Your task -
Would you return the data exactly as given, except for its pictures?

Saved entries:
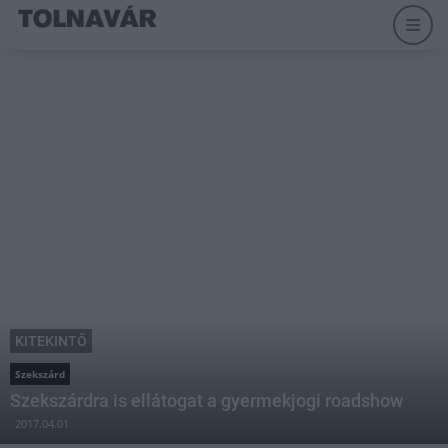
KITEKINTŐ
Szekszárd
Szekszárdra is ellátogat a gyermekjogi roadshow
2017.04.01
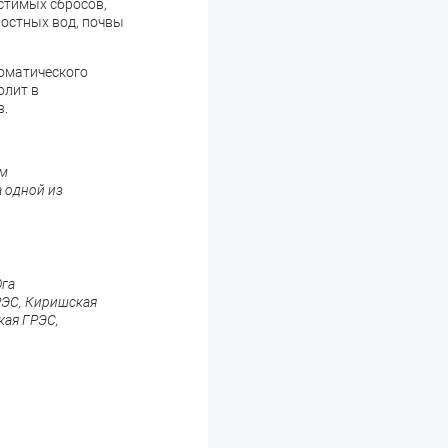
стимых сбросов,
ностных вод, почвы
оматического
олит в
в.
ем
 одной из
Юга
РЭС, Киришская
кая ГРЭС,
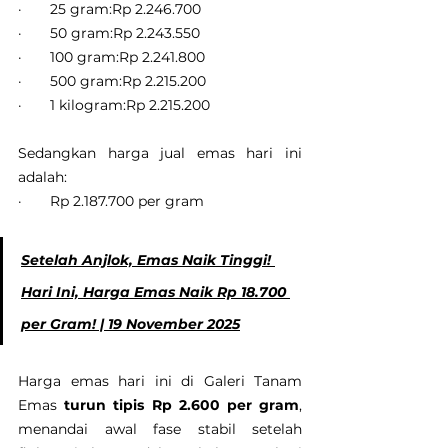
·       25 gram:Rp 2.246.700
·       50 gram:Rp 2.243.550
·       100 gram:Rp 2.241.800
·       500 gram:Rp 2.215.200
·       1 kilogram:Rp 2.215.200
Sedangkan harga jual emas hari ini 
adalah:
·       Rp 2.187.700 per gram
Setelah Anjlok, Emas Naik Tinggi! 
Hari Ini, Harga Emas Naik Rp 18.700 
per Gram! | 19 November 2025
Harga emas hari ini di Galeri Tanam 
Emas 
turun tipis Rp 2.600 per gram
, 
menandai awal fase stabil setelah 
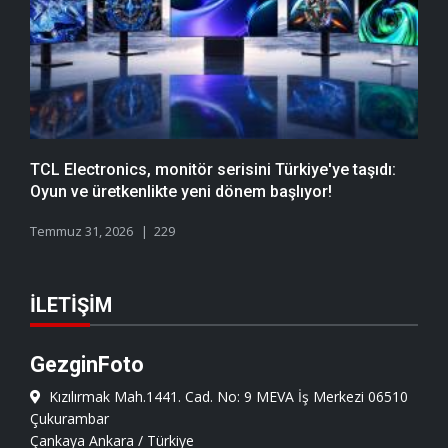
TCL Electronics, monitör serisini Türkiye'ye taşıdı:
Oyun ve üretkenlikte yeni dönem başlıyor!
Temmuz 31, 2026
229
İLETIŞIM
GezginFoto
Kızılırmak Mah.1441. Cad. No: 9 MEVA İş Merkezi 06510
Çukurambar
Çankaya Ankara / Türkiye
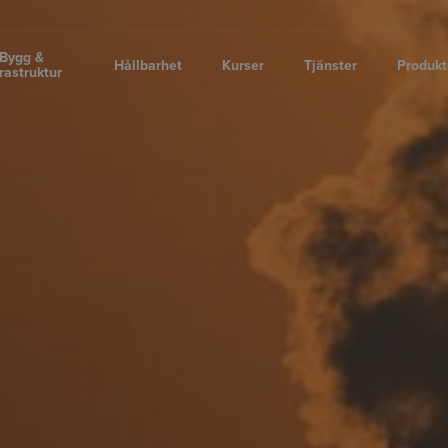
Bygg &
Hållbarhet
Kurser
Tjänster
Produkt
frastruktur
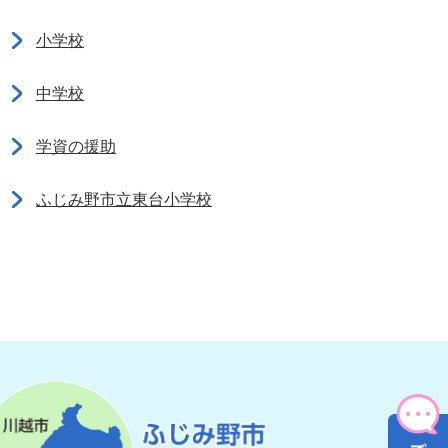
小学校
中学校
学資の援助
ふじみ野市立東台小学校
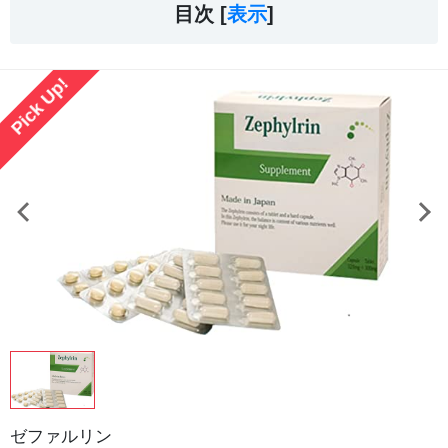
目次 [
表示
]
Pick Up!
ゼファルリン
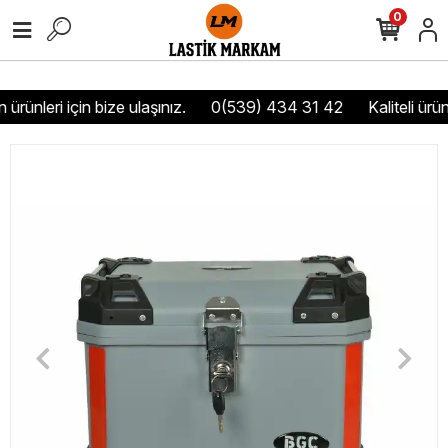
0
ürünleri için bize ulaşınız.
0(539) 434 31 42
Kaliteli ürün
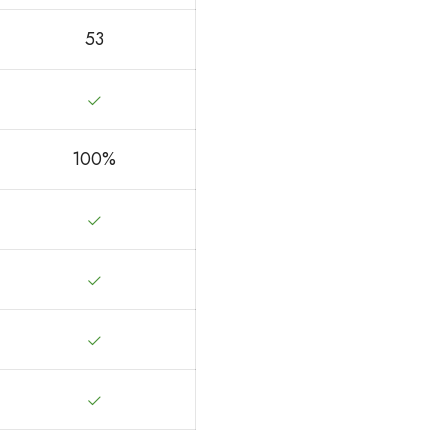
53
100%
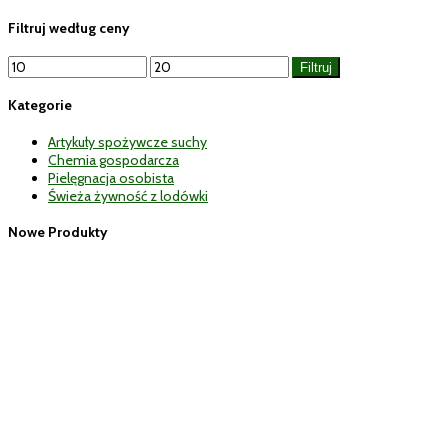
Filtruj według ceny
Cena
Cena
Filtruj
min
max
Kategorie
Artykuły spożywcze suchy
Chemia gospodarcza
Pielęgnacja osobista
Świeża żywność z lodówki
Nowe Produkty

Your response -
KITEKINTŐ
Szekszárd
Szekszárdra is ellátogat a gyermekjogi roadshow
2017.04.01
стимых сбросов,
ностных вод, почвы
оматического
олит в
в.
ем
 одной из
Юга
РЭС, Киришская
кая ГРЭС,
·       25 gram:Rp 2.246.700
·       50 gram:Rp 2.243.550
·       100 gram:Rp 2.241.800
·       500 gram:Rp 2.215.200
·       1 kilogram:Rp 2.215.200
Sedangkan harga jual emas hari ini 
adalah:
·       Rp 2.187.700 per gram
Setelah Anjlok, Emas Naik Tinggi! 
Hari Ini, Harga Emas Naik Rp 18.700 
per Gram! | 19 November 2025
Harga emas hari ini di Galeri Tanam 
Emas 
turun tipis Rp 2.600 per gram
, 
menandai awal fase stabil setelah 
TCL Electronics, monitör serisini Türkiye'ye taşıdı:
Oyun ve üretkenlikte yeni dönem başlıyor!
Temmuz 31, 2026
229
İLETIŞIM
GezginFoto
Kızılırmak Mah.1441. Cad. No: 9 MEVA İş Merkezi 06510
Çukurambar
Çankaya Ankara / Türkiye
Bygg &
Hållbarhet
Kurser
Tjänster
Produkt
frastruktur
小学校
中学校
学資の援助
ふじみ野市立東台小学校
目次 [
表示
]
Pick Up!
ゼファルリン
0
ürünleri için bize ulaşınız.
0(539) 434 31 42
Kaliteli ürün
53
100%
Filtruj według ceny
Cena
Cena
Filtruj
min
max
Kategorie
Artykuły spożywcze suchy
Chemia gospodarcza
Pielęgnacja osobista
Świeża żywność z lodówki
Nowe Produkty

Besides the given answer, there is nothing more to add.